Ribosomes are molecule complexes consisting of hundreds of thousands of atoms. They are divided into two subunits. In protein biosynthesis, ribosomes translate genetic information into proteins. This process is known as translation. Proteins assume many tasks in organisms and are responsible for the entire metabolic process. Venkatraman Ramakrishnan’s research has contributed to the understanding of translation. Using x-ray structural analysis, he investigated the ribosomes of the bacteria Thermus thermophilus and – in the same year as the Israeli structural biologist Ada Yonath – decoded the smaller subunit’s structure. At almost the exact same time, American biochemist Thomas Steitz published the first crystal structure of the larger subunit. The knowledge gained by the three researchers has contributed to the understanding of protein creation – one of the basic life processes.

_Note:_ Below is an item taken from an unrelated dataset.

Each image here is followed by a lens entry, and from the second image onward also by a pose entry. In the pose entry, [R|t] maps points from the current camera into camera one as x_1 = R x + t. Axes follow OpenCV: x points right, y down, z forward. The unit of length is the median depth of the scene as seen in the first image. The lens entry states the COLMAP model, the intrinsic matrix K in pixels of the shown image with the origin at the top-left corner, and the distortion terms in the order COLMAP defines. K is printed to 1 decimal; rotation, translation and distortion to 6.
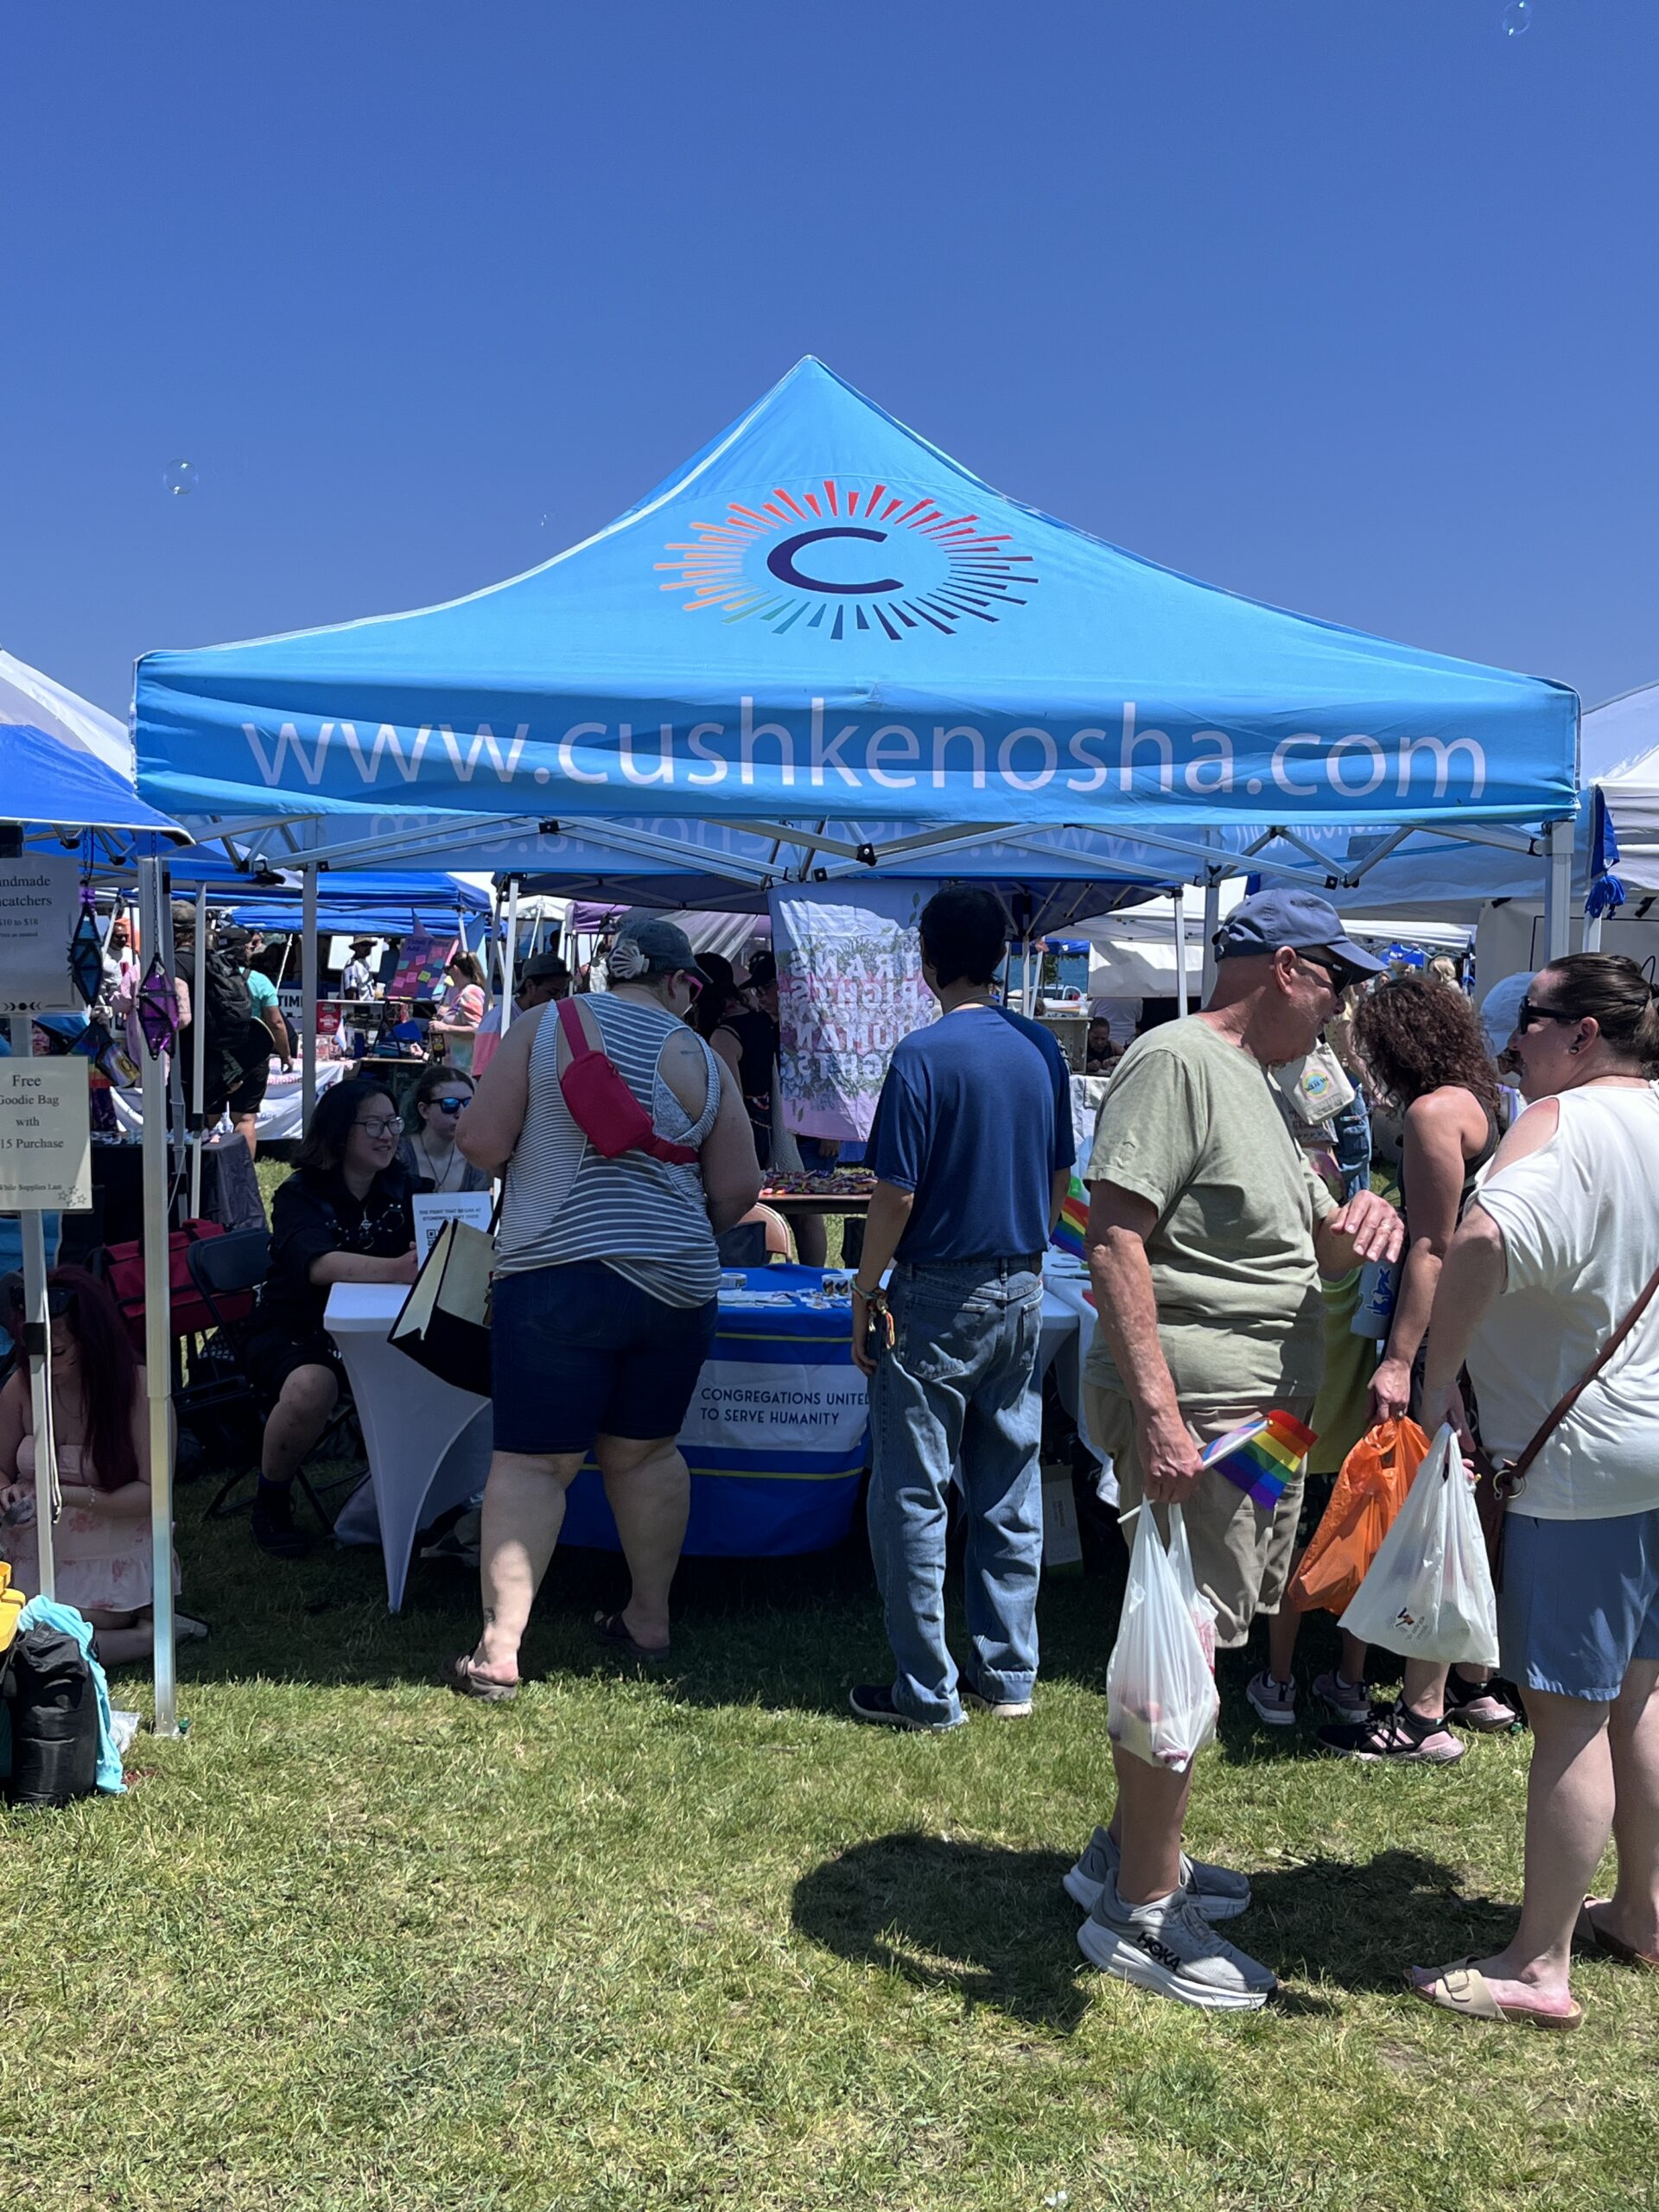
lens RADIAL K [[2478.9, 0, 831.9], [0, 2478.9, 1180.5], [0, 0, 1]] dist [0.068168, -0.162205]
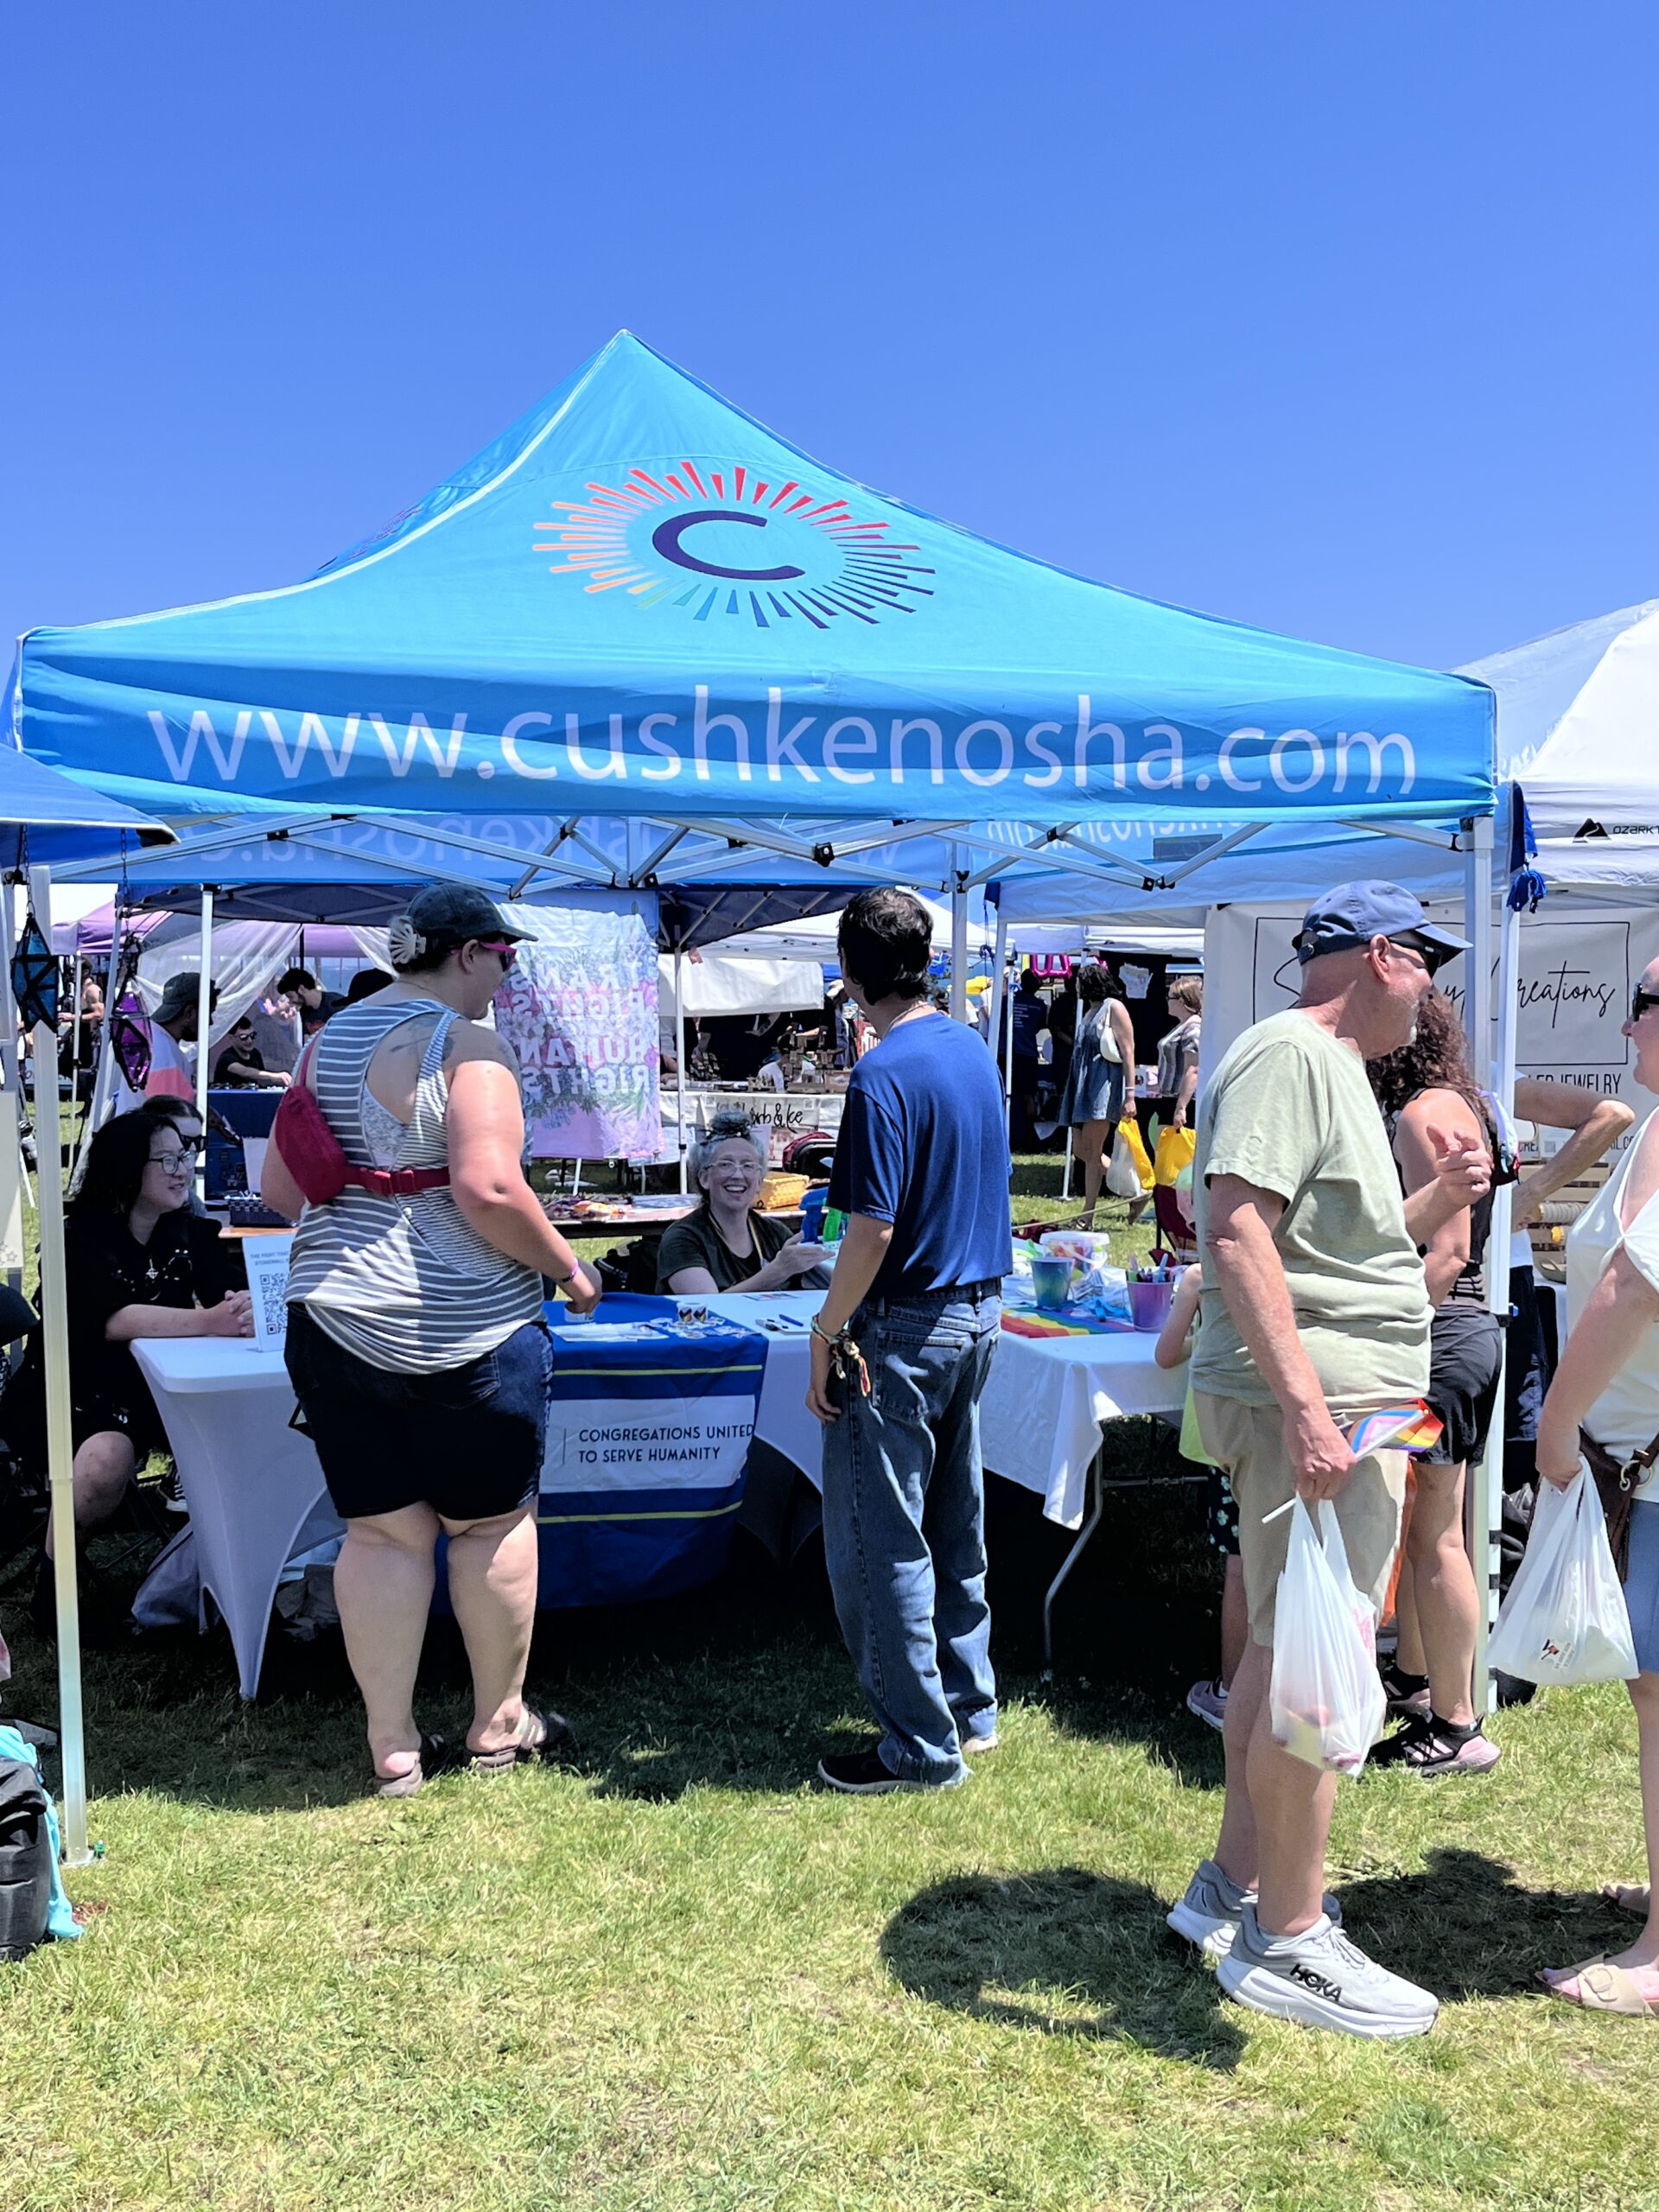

In his further research work, Ramakrishnan investigated the ribosome subunit’s binding to various antibiotics. Many of the antibiotic substances latch on to the bacteria's ribosomes and inhibit these. However, the increase in antibiotic resistance is a challenge for medicine. Only a few substances are still available as reserve antibiotics. Ramakrishnan and his colleagues hope that their research will help to develop a new generation of antibiotics which can more specifically inhibit the protein synthesis of bacteria ribosomes and thus cause less resistance.
Over the last years Venkatraman Ramakrishnan’s work group has focused on exploring which factors start the translation process in a protein’s genetic information. The researcher was able to identify at least twelve factors that bind to the small subunit of the ribosome and thus give the starting signal for the ribosome to read the mRNA step by step. The better researchers understand the regular translation pathway, the earlier they will be able to detect the fatal deregulation that can result in tumour diseases or neuronal degeneration. Alongside x-ray structural analysis, high-resolution electron microscopy provides biochemistry with deeper insights into the translation process.